● **INSTRUCTIONS TO FOLLOW**
Only the text of the records belongs in the answer, copied exactly and without pictures.

.....

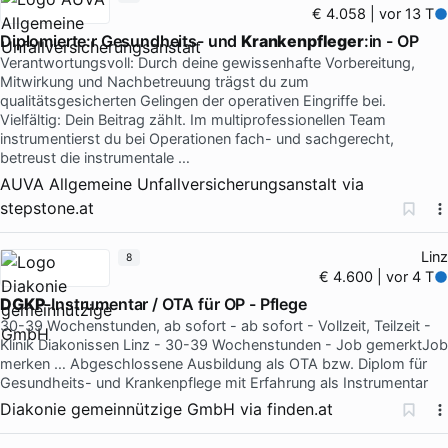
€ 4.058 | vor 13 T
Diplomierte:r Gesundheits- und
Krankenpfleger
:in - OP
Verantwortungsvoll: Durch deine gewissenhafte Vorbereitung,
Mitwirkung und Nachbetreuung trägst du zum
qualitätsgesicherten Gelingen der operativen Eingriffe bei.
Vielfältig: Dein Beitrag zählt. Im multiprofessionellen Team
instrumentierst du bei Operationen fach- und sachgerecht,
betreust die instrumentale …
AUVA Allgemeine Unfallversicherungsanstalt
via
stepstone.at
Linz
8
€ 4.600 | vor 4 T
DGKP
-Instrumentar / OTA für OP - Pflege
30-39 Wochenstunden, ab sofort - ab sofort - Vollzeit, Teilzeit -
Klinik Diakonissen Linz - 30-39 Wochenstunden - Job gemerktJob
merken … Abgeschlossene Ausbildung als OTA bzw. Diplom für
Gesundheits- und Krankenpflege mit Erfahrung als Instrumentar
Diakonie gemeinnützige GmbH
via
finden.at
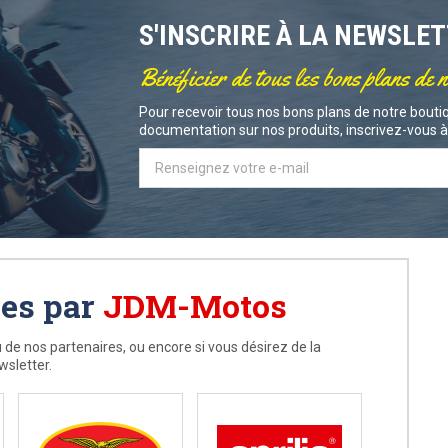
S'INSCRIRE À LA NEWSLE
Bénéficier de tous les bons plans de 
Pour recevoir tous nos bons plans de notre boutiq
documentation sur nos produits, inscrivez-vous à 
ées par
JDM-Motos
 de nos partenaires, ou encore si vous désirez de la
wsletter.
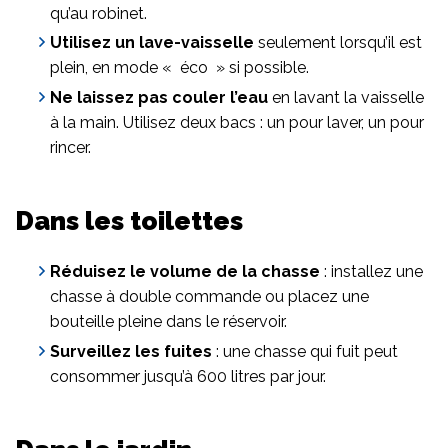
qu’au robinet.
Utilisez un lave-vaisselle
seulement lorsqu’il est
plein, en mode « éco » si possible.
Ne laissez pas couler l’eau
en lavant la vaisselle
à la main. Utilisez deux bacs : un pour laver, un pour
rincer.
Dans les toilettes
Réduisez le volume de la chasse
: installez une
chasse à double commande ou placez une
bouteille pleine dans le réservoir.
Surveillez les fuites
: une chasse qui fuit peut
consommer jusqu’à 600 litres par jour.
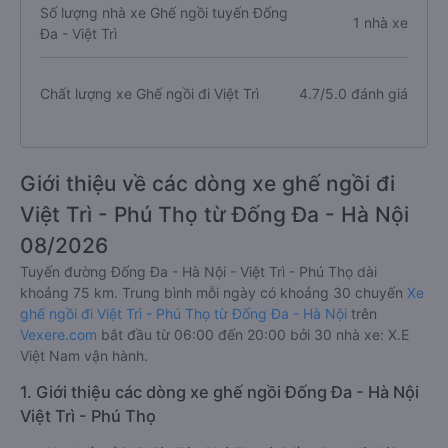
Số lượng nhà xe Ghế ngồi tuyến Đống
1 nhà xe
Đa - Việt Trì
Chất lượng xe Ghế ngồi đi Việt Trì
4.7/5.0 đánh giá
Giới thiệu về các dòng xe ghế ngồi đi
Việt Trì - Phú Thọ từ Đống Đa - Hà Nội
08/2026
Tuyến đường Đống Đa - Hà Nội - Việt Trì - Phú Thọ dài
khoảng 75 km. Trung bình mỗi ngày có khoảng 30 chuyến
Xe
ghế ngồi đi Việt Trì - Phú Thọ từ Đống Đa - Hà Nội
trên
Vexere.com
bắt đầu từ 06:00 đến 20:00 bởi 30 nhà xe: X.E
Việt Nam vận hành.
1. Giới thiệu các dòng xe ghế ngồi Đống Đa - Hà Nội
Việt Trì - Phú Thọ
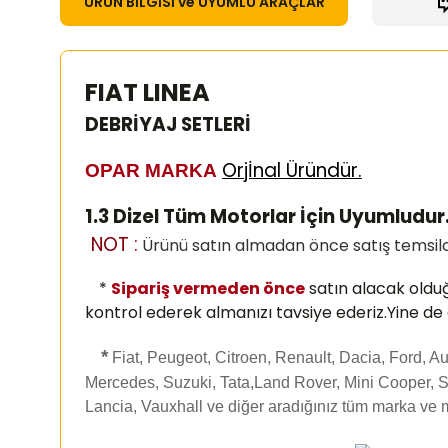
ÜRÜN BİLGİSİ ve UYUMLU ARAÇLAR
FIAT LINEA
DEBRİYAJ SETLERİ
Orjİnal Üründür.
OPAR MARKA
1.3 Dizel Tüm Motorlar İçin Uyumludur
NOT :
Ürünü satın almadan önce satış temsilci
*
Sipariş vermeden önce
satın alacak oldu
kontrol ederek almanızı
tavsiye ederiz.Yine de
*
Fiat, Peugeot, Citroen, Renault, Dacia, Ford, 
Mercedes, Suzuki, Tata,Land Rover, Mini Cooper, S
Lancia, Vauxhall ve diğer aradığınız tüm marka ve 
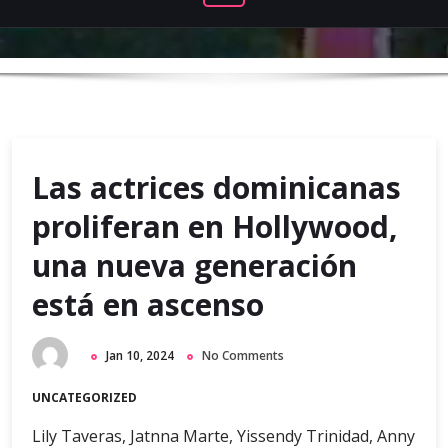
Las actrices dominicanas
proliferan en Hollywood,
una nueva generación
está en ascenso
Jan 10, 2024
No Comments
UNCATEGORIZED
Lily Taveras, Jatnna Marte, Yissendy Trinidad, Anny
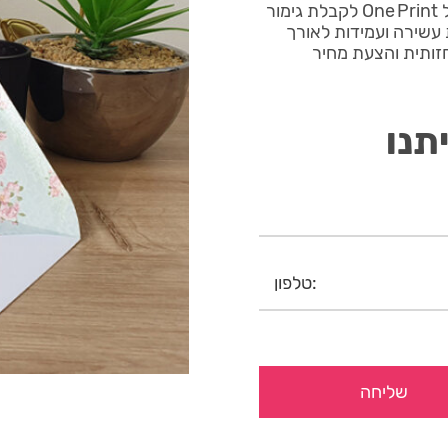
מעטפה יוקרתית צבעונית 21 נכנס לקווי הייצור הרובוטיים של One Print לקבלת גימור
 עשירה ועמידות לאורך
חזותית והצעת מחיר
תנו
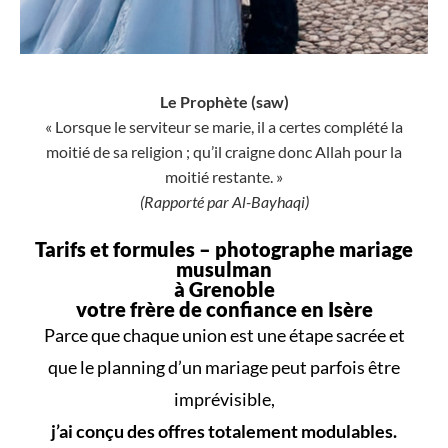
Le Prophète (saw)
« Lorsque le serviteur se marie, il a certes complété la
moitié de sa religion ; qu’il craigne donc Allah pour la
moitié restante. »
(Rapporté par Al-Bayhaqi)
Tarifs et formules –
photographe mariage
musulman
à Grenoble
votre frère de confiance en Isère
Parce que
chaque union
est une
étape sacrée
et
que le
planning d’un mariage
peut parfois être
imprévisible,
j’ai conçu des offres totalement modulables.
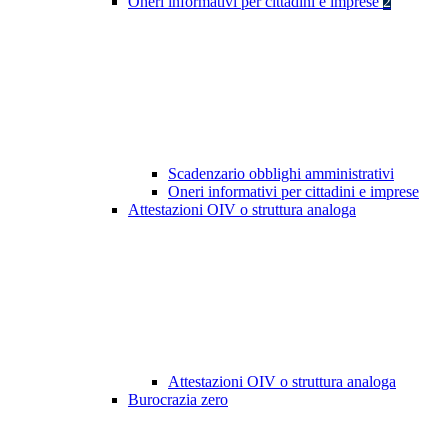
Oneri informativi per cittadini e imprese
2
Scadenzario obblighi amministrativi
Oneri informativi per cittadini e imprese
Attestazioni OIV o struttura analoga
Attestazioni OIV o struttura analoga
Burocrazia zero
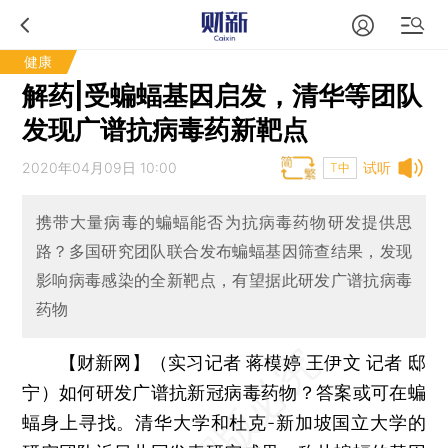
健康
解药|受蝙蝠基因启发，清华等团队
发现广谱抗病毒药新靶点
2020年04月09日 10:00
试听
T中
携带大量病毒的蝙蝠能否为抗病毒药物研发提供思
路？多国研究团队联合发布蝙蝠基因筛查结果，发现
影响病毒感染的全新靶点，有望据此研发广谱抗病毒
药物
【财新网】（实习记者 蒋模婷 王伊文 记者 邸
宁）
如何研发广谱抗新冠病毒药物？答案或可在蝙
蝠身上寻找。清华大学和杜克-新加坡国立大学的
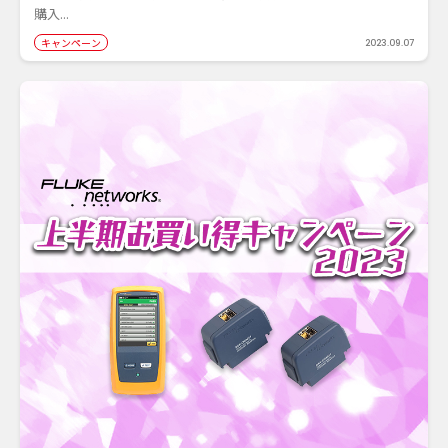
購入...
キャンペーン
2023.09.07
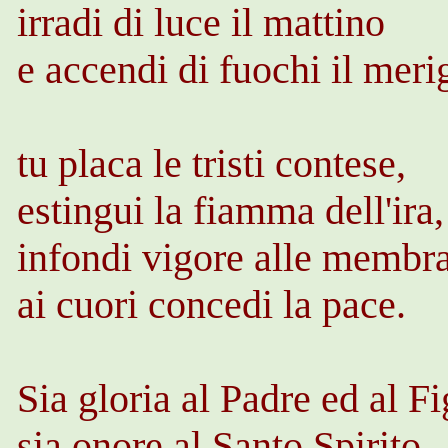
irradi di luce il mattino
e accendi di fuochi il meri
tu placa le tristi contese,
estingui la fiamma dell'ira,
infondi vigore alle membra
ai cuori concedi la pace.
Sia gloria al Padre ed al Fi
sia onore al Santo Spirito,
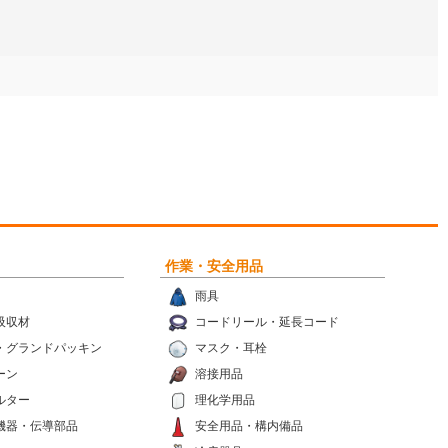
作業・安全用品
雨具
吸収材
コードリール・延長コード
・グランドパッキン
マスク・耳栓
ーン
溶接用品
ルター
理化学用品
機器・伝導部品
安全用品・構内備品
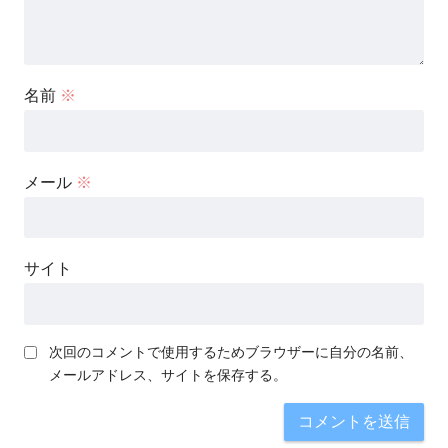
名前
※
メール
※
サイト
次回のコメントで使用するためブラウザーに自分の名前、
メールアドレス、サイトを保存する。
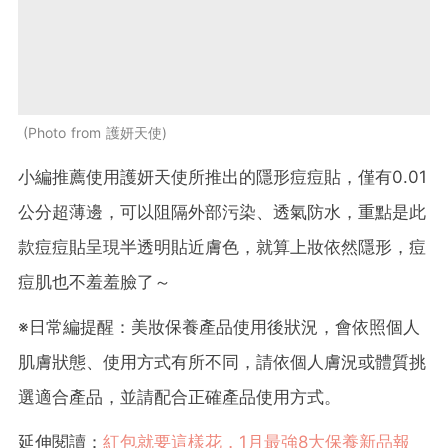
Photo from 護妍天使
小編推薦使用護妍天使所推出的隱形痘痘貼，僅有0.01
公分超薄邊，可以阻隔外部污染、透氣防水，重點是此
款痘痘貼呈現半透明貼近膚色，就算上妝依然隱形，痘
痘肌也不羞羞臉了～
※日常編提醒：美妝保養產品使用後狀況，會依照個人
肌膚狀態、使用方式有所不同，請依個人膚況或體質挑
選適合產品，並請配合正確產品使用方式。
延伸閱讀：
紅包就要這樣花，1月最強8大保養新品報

.....

● **RESULT OF THIS EXERCISE**
€ 4.058 | vor 13 T
Diplomierte:r Gesundheits- und
Krankenpfleger
:in - OP
Verantwortungsvoll: Durch deine gewissenhafte Vorbereitung,
Mitwirkung und Nachbetreuung trägst du zum
qualitätsgesicherten Gelingen der operativen Eingriffe bei.
Vielfältig: Dein Beitrag zählt. Im multiprofessionellen Team
instrumentierst du bei Operationen fach- und sachgerecht,
betreust die instrumentale …
AUVA Allgemeine Unfallversicherungsanstalt
via
stepstone.at
Linz
8
€ 4.600 | vor 4 T
DGKP
-Instrumentar / OTA für OP - Pflege
30-39 Wochenstunden, ab sofort - ab sofort - Vollzeit, Teilzeit -
Klinik Diakonissen Linz - 30-39 Wochenstunden - Job gemerktJob
merken … Abgeschlossene Ausbildung als OTA bzw. Diplom für
Gesundheits- und Krankenpflege mit Erfahrung als Instrumentar
Diakonie gemeinnützige GmbH
via
finden.at
S'INSCRIRE À LA NEWSLE
Bénéficier de tous les bons plans de 
Pour recevoir tous nos bons plans de notre boutiq
documentation sur nos produits, inscrivez-vous à 
ées par
JDM-Motos
 de nos partenaires, ou encore si vous désirez de la
wsletter.
qu’au robinet.
Utilisez un lave-vaisselle
seulement lorsqu’il est
plein, en mode « éco » si possible.
Ne laissez pas couler l’eau
en lavant la vaisselle
à la main. Utilisez deux bacs : un pour laver, un pour
rincer.
Dans les toilettes
Réduisez le volume de la chasse
: installez une
chasse à double commande ou placez une
bouteille pleine dans le réservoir.
Surveillez les fuites
: une chasse qui fuit peut
consommer jusqu’à 600 litres par jour.
Số lượng nhà xe Ghế ngồi tuyến Đống
1 nhà xe
Đa - Việt Trì
Chất lượng xe Ghế ngồi đi Việt Trì
4.7/5.0 đánh giá
Giới thiệu về các dòng xe ghế ngồi đi
Việt Trì - Phú Thọ từ Đống Đa - Hà Nội
08/2026
Tuyến đường Đống Đa - Hà Nội - Việt Trì - Phú Thọ dài
khoảng 75 km. Trung bình mỗi ngày có khoảng 30 chuyến
Xe
ghế ngồi đi Việt Trì - Phú Thọ từ Đống Đa - Hà Nội
trên
Vexere.com
bắt đầu từ 06:00 đến 20:00 bởi 30 nhà xe: X.E
Việt Nam vận hành.
1. Giới thiệu các dòng xe ghế ngồi Đống Đa - Hà Nội
Việt Trì - Phú Thọ
ÜRÜN BİLGİSİ ve UYUMLU ARAÇLAR
FIAT LINEA
DEBRİYAJ SETLERİ
Orjİnal Üründür.
OPAR MARKA
1.3 Dizel Tüm Motorlar İçin Uyumludur
NOT :
Ürünü satın almadan önce satış temsilci
*
Sipariş vermeden önce
satın alacak oldu
kontrol ederek almanızı
tavsiye ederiz.Yine de
*
Fiat, Peugeot, Citroen, Renault, Dacia, Ford, 
Mercedes, Suzuki, Tata,Land Rover, Mini Cooper, S
Lancia, Vauxhall ve diğer aradığınız tüm marka ve 
Las actrices dominicanas
proliferan en Hollywood,
una nueva generación
está en ascenso
Jan 10, 2024
No Comments
UNCATEGORIZED
Lily Taveras, Jatnna Marte, Yissendy Trinidad, Anny
מעטפה יוקרתית צבעונית 21 נכנס לקווי הייצור הרובוטיים של One Print לקבלת גימור
 עשירה ועמידות לאורך
חזותית והצעת מחיר
תנו
Le Prophète (saw)
« Lorsque le serviteur se marie, il a certes complété la
moitié de sa religion ; qu’il craigne donc Allah pour la
moitié restante. »
(Rapporté par Al-Bayhaqi)
Tarifs et formules –
photographe mariage
musulman
à Grenoble
votre frère de confiance en Isère
Parce que
chaque union
est une
étape sacrée
et
que le
planning d’un mariage
peut parfois être
imprévisible,
j’ai conçu des offres totalement modulables.
Oneri informativi per cittadini e imprese
2
Scadenzario obblighi amministrativi
Oneri informativi per cittadini e imprese
Attestazioni OIV o struttura analoga
Attestazioni OIV o struttura analoga
Burocrazia zero
健康
解药|受蝙蝠基因启发，清华等团队
发现广谱抗病毒药新靶点
2020年04月09日 10:00
试听
T中
携带大量病毒的蝙蝠能否为抗病毒药物研发提供思
路？多国研究团队联合发布蝙蝠基因筛查结果，发现
影响病毒感染的全新靶点，有望据此研发广谱抗病毒
药物
【财新网】（实习记者 蒋模婷 王伊文 记者 邸
宁）
如何研发广谱抗新冠病毒药物？答案或可在蝙
蝠身上寻找。清华大学和杜克-新加坡国立大学的
購入...
キャンペーン
2023.09.07
irradi di luce il mattino
e accendi di fuochi il meri
tu placa le tristi contese,
estingui la fiamma dell'ira,
infondi vigore alle membra
ai cuori concedi la pace.
Sia gloria al Padre ed al Fi
sia onore al Santo Spirito,
作業・安全用品
雨具
吸収材
コードリール・延長コード
・グランドパッキン
マスク・耳栓
ーン
溶接用品
ルター
理化学用品
機器・伝導部品
安全用品・構内備品
名前
※
メール
※
サイト
次回のコメントで使用するためブラウザーに自分の名前、
メールアドレス、サイトを保存する。
Photo from 護妍天使
小編推薦使用護妍天使所推出的隱形痘痘貼，僅有0.01
公分超薄邊，可以阻隔外部污染、透氣防水，重點是此
款痘痘貼呈現半透明貼近膚色，就算上妝依然隱形，痘
痘肌也不羞羞臉了～
※日常編提醒：美妝保養產品使用後狀況，會依照個人
肌膚狀態、使用方式有所不同，請依個人膚況或體質挑
選適合產品，並請配合正確產品使用方式。
延伸閱讀：
紅包就要這樣花，1月最強8大保養新品報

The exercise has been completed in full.